→ ACTIVITY: Only the lines from the one containing "Give a lens" to the end of the data below belong in the answer, each repeated exactly; no pictures.

----

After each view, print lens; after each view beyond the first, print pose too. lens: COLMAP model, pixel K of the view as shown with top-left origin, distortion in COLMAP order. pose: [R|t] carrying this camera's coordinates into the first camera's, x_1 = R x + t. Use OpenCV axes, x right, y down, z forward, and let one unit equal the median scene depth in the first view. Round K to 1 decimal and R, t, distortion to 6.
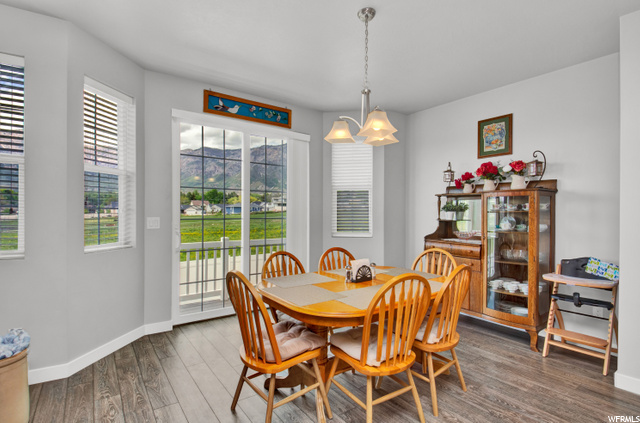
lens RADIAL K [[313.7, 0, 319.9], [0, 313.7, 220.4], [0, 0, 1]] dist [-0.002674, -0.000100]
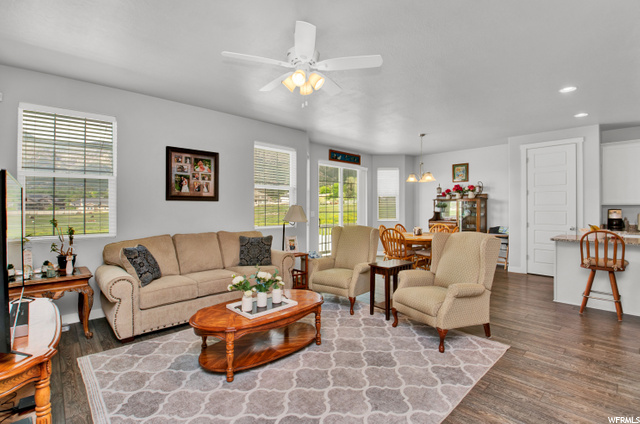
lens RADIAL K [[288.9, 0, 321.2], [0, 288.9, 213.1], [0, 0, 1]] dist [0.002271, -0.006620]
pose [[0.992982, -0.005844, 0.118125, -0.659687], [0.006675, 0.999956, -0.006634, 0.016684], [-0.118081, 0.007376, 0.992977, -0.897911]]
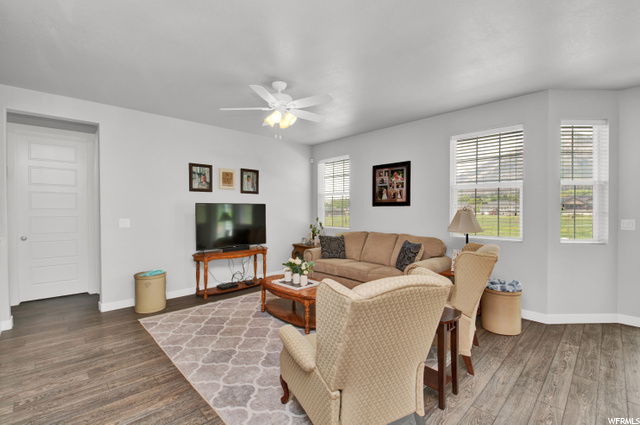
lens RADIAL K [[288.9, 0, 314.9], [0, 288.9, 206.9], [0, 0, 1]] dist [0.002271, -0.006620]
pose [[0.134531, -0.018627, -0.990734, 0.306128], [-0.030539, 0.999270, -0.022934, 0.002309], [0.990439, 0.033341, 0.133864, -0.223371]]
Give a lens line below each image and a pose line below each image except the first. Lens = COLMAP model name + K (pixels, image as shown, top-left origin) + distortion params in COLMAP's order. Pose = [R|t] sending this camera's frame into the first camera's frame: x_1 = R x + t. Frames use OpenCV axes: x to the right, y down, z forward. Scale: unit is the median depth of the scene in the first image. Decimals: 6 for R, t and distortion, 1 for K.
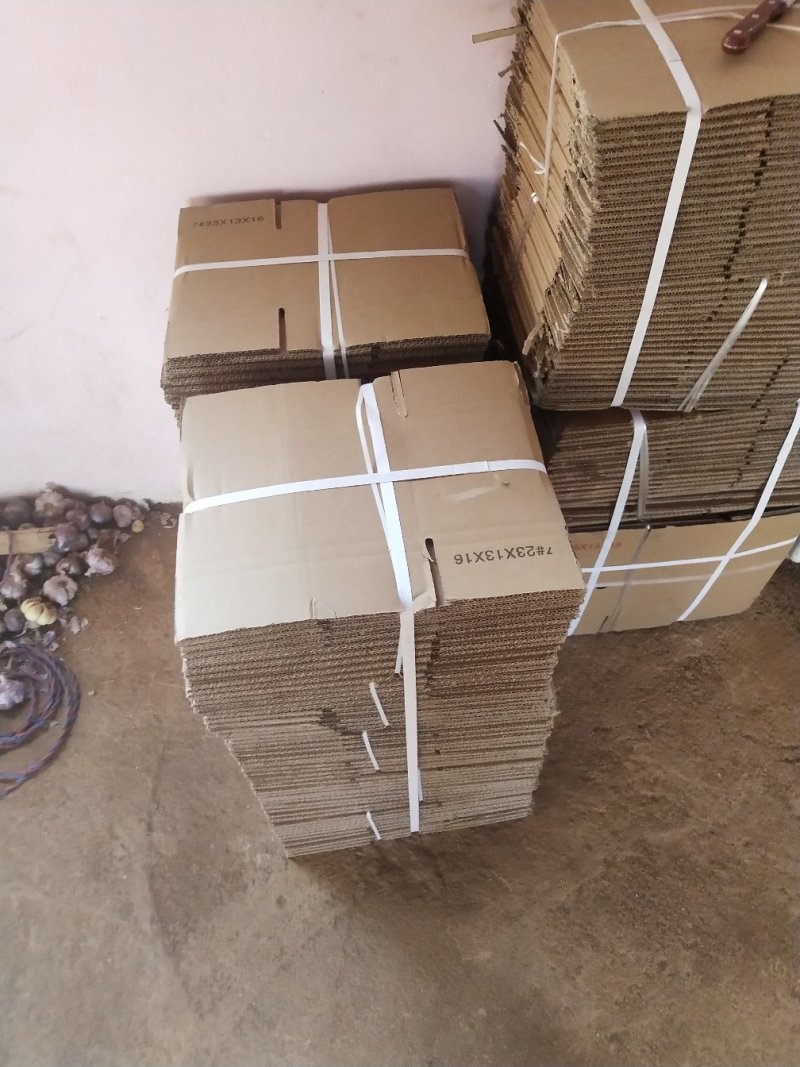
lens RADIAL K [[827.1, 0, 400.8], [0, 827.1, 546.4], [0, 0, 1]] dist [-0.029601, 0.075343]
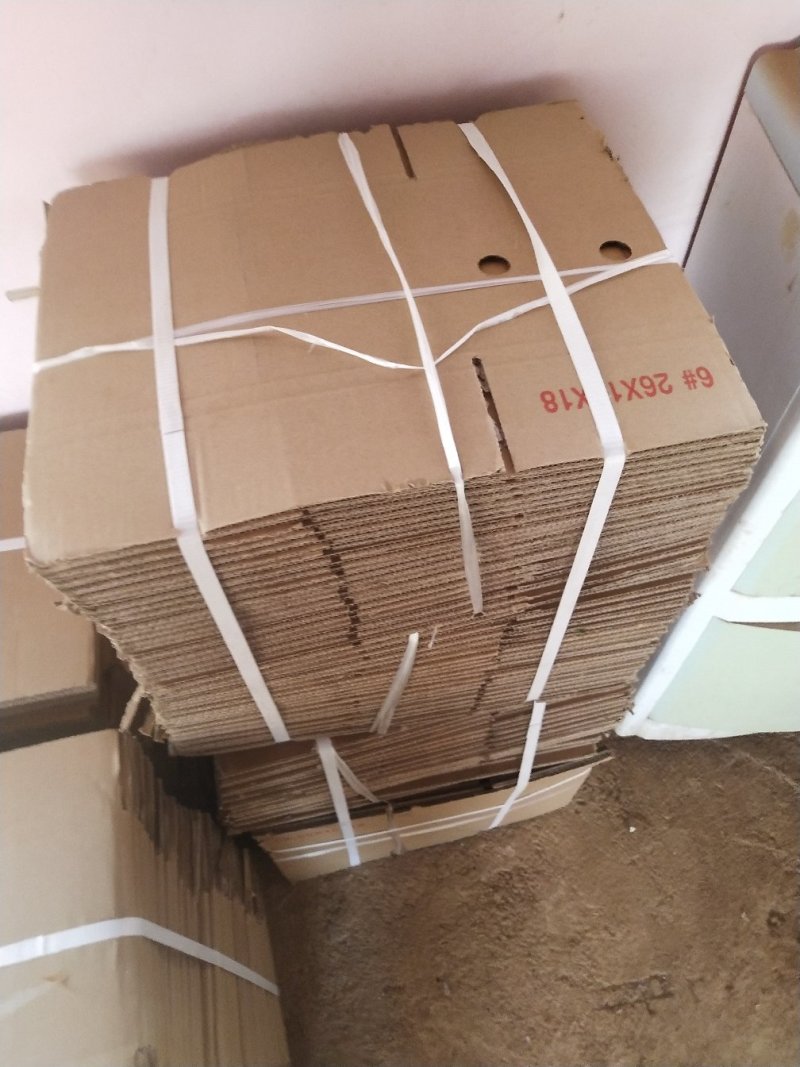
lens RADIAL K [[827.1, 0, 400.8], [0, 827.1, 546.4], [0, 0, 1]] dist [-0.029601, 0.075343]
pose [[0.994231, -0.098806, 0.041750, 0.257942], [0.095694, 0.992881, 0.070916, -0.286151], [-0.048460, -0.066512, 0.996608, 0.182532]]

----

→ RESPONSE AREA:
Give a lens line below each image and a pose line below each image except the first. Lens = COLMAP model name + K (pixels, image as shown, top-left origin) + distortion params in COLMAP's order. Pose = [R|t] sending this camera's frame into the first camera's frame: x_1 = R x + t. Frames use OpenCV axes: x to the right, y down, z forward. Scale: unit is the median depth of the scene in the first image. Decimals: 6 for R, t and distortion, 1 for K.
lens RADIAL K [[827.1, 0, 400.8], [0, 827.1, 546.4], [0, 0, 1]] dist [-0.029601, 0.075343]
lens RADIAL K [[827.1, 0, 400.8], [0, 827.1, 546.4], [0, 0, 1]] dist [-0.029601, 0.075343]
pose [[0.994231, -0.098806, 0.041750, 0.257942], [0.095694, 0.992881, 0.070916, -0.286151], [-0.048460, -0.066512, 0.996608, 0.182532]]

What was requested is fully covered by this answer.